Date of Award


Document Type


Degree Name

Master of Arts (MA)



First Advisor

L. Clayton


This study is a reconnaissance of the surficial geology and a reconstruction of the late Cenozoic history of an area in westcentral Minnesota. The study area extends eastward from the Comstock area (14 miles south of Moorhead, Minnesota) in the Red River Valley to the Sebeka area (13 miles north of Wadena, Minnesota). The area is about 27 kilometres wide and 140 kilometres long.

Surface materials include Pleistocene glacial sediment and Pleistocene and Holocene fluvial, lacustrine, eolian, and bog sediment.
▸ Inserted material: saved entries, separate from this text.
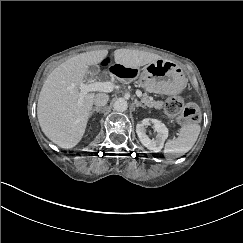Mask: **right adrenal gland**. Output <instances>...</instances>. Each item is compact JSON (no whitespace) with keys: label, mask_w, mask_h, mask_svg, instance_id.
Instances as JSON below:
<instances>
[{"label":"right adrenal gland","mask_w":243,"mask_h":243,"mask_svg":"<svg viewBox=\"0 0 243 243\" xmlns=\"http://www.w3.org/2000/svg\"><path fill=\"white\" fill-rule=\"evenodd\" d=\"M100 111H101V107H95V108H93V109L90 111V113H89V117H91L92 114H93L94 112L99 113Z\"/></svg>","instance_id":"2a0ac1e0"}]
</instances>
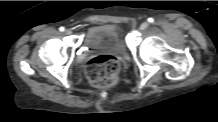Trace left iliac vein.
<instances>
[{"instance_id": "obj_1", "label": "left iliac vein", "mask_w": 218, "mask_h": 122, "mask_svg": "<svg viewBox=\"0 0 218 122\" xmlns=\"http://www.w3.org/2000/svg\"><path fill=\"white\" fill-rule=\"evenodd\" d=\"M148 26H149V24H148L147 22H143V23L140 25V29H141V30H145Z\"/></svg>"}]
</instances>
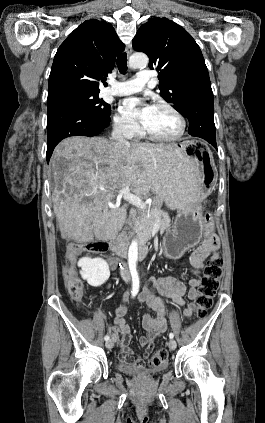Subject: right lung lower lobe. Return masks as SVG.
I'll use <instances>...</instances> for the list:
<instances>
[{
  "label": "right lung lower lobe",
  "mask_w": 265,
  "mask_h": 423,
  "mask_svg": "<svg viewBox=\"0 0 265 423\" xmlns=\"http://www.w3.org/2000/svg\"><path fill=\"white\" fill-rule=\"evenodd\" d=\"M47 120V162L55 146L62 139L71 136L98 135L110 122L71 102H59L48 106Z\"/></svg>",
  "instance_id": "obj_1"
}]
</instances>
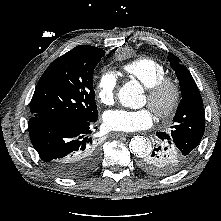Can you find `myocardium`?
I'll use <instances>...</instances> for the list:
<instances>
[{
    "label": "myocardium",
    "instance_id": "obj_1",
    "mask_svg": "<svg viewBox=\"0 0 221 221\" xmlns=\"http://www.w3.org/2000/svg\"><path fill=\"white\" fill-rule=\"evenodd\" d=\"M181 94L179 82L169 76L147 87L149 105L160 119H167L174 115L179 107ZM164 97L167 99L163 103Z\"/></svg>",
    "mask_w": 221,
    "mask_h": 221
}]
</instances>
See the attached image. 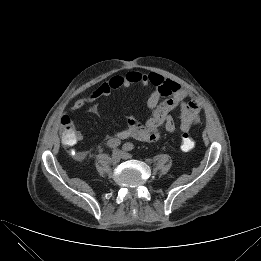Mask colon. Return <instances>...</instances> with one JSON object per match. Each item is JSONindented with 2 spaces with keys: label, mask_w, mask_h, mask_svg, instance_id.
Returning <instances> with one entry per match:
<instances>
[{
  "label": "colon",
  "mask_w": 261,
  "mask_h": 261,
  "mask_svg": "<svg viewBox=\"0 0 261 261\" xmlns=\"http://www.w3.org/2000/svg\"><path fill=\"white\" fill-rule=\"evenodd\" d=\"M61 135L62 140L66 144H71L74 142L76 137V131L74 129L73 123L68 115H64L61 118ZM195 147L194 139L189 135V133H183L181 136V148L183 151L188 152L191 151Z\"/></svg>",
  "instance_id": "5ec220e1"
}]
</instances>
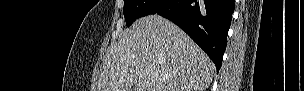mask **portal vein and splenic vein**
<instances>
[{
  "mask_svg": "<svg viewBox=\"0 0 304 91\" xmlns=\"http://www.w3.org/2000/svg\"><path fill=\"white\" fill-rule=\"evenodd\" d=\"M148 74H151L150 70H148Z\"/></svg>",
  "mask_w": 304,
  "mask_h": 91,
  "instance_id": "obj_1",
  "label": "portal vein and splenic vein"
}]
</instances>
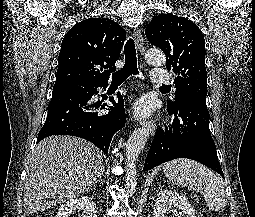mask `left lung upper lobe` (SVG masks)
<instances>
[{
	"instance_id": "left-lung-upper-lobe-1",
	"label": "left lung upper lobe",
	"mask_w": 255,
	"mask_h": 217,
	"mask_svg": "<svg viewBox=\"0 0 255 217\" xmlns=\"http://www.w3.org/2000/svg\"><path fill=\"white\" fill-rule=\"evenodd\" d=\"M145 34L165 53L168 70L176 74L175 102L168 100L167 108L175 109L190 100L206 105L205 40L199 27L187 18L160 14L148 24Z\"/></svg>"
}]
</instances>
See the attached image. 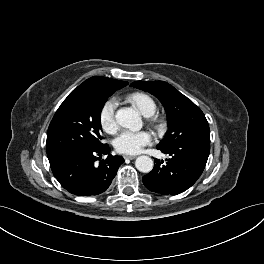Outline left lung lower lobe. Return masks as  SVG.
Returning a JSON list of instances; mask_svg holds the SVG:
<instances>
[{
  "mask_svg": "<svg viewBox=\"0 0 264 264\" xmlns=\"http://www.w3.org/2000/svg\"><path fill=\"white\" fill-rule=\"evenodd\" d=\"M171 157L166 163L155 159L153 170L143 176L150 191L176 195L190 188L202 174L210 152V142L184 141L169 148L157 147Z\"/></svg>",
  "mask_w": 264,
  "mask_h": 264,
  "instance_id": "0a47b994",
  "label": "left lung lower lobe"
}]
</instances>
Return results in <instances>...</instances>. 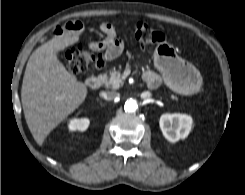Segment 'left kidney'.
Segmentation results:
<instances>
[{
	"label": "left kidney",
	"mask_w": 245,
	"mask_h": 195,
	"mask_svg": "<svg viewBox=\"0 0 245 195\" xmlns=\"http://www.w3.org/2000/svg\"><path fill=\"white\" fill-rule=\"evenodd\" d=\"M159 125L164 137L174 143L188 136L192 127V118L186 114H163Z\"/></svg>",
	"instance_id": "obj_1"
}]
</instances>
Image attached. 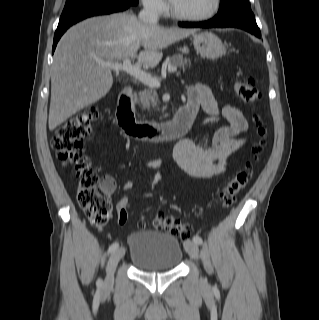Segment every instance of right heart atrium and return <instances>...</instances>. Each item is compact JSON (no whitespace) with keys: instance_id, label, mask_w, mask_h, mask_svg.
<instances>
[{"instance_id":"right-heart-atrium-1","label":"right heart atrium","mask_w":319,"mask_h":320,"mask_svg":"<svg viewBox=\"0 0 319 320\" xmlns=\"http://www.w3.org/2000/svg\"><path fill=\"white\" fill-rule=\"evenodd\" d=\"M144 8L153 14L163 15L167 11L165 0H141Z\"/></svg>"}]
</instances>
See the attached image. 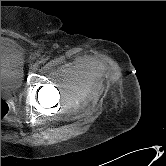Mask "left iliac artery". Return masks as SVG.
<instances>
[{
	"instance_id": "left-iliac-artery-1",
	"label": "left iliac artery",
	"mask_w": 166,
	"mask_h": 166,
	"mask_svg": "<svg viewBox=\"0 0 166 166\" xmlns=\"http://www.w3.org/2000/svg\"><path fill=\"white\" fill-rule=\"evenodd\" d=\"M46 62V59H41L39 63L44 64Z\"/></svg>"
}]
</instances>
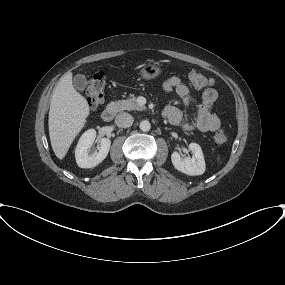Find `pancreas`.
I'll return each mask as SVG.
<instances>
[{
	"label": "pancreas",
	"instance_id": "obj_1",
	"mask_svg": "<svg viewBox=\"0 0 285 285\" xmlns=\"http://www.w3.org/2000/svg\"><path fill=\"white\" fill-rule=\"evenodd\" d=\"M116 112H121L124 110L131 111V110H145V106H141L137 103V99L134 95H131L126 100H119L115 102H111L110 104Z\"/></svg>",
	"mask_w": 285,
	"mask_h": 285
}]
</instances>
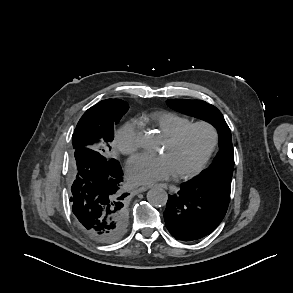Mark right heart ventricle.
<instances>
[{
    "label": "right heart ventricle",
    "mask_w": 293,
    "mask_h": 293,
    "mask_svg": "<svg viewBox=\"0 0 293 293\" xmlns=\"http://www.w3.org/2000/svg\"><path fill=\"white\" fill-rule=\"evenodd\" d=\"M150 120L166 137L192 122L188 117L168 111L155 112L150 116Z\"/></svg>",
    "instance_id": "right-heart-ventricle-1"
}]
</instances>
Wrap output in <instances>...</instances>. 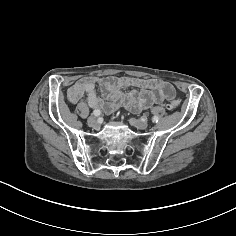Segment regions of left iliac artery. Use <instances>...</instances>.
Returning a JSON list of instances; mask_svg holds the SVG:
<instances>
[{"instance_id": "44dca946", "label": "left iliac artery", "mask_w": 236, "mask_h": 236, "mask_svg": "<svg viewBox=\"0 0 236 236\" xmlns=\"http://www.w3.org/2000/svg\"><path fill=\"white\" fill-rule=\"evenodd\" d=\"M152 122L153 123H157L158 122V117L157 116H153L152 117Z\"/></svg>"}]
</instances>
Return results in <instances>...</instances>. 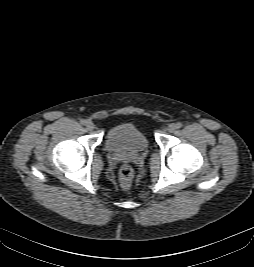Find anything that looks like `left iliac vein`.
Masks as SVG:
<instances>
[{"mask_svg": "<svg viewBox=\"0 0 254 267\" xmlns=\"http://www.w3.org/2000/svg\"><path fill=\"white\" fill-rule=\"evenodd\" d=\"M177 129L176 124L172 123L168 126L167 130L169 132H174Z\"/></svg>", "mask_w": 254, "mask_h": 267, "instance_id": "4c4485c4", "label": "left iliac vein"}]
</instances>
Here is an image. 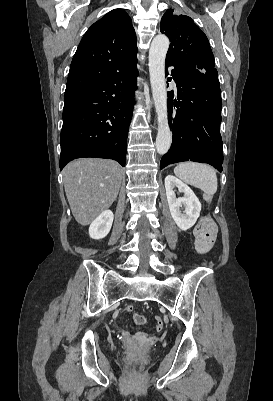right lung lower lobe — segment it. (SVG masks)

Four geomorphic districts are recognized. The flat Lake-Plain District is underlain by sand, silt, and clay that was deposited as offshore sediment in the Lake Agassiz basin in Early Holocene time. The flat to rolling Shoreline-Complex District is underlain largely by lacustrine shoreline sand and gravel. The district includes the complex network of beach ridges and wave-cut scarps that were developed at the margin of Lake Agassiz in Late Wisconsinan and Early Holocene time. The gently undulating to strongly rolling Glacial-Upland District is underlain by glacial and fluvial sediment that varies in age from pre-Wisconsinan to Late Wisconsinan. Topography characteristic of subglacial smoothing and the collapse of englacial.and superglacial debris, as well as meltwater channels, eskers, and esker complexes are characteristic types of morphology present in the district. The Outwash District is underlain largely by sand and gravel that was deposited by rivers that flowed on top of and from melting glacier ice. The characteristic morphology of the district includes collapsed outwash topography and pitted outwash plains.

The deposits of four glacial events form four lithostratigraphic units-that are recognized at the surface in the study area. The units, which are characterized by distinctive texture and lithology of the very-coarse-sand fraction of the glacial pebble-loam, are readily recognized in the field by differences in color, structure, and texture.

The pre-Wisconsinan or Early Wisconsinan Sebeka Formation, Early Wisconsinan New York Mills Formation, Late Wisconsinan Dunvilla Formation, and Late Wisconsinan Barnesville Formation were deposited by advances of glacial ice that came from the northeast, due north, northwest, and northwest respectively. All but the Barnesville Formation correlate with other lithostratigraphic units in northwestern Minnesota and northeastern North Dakota.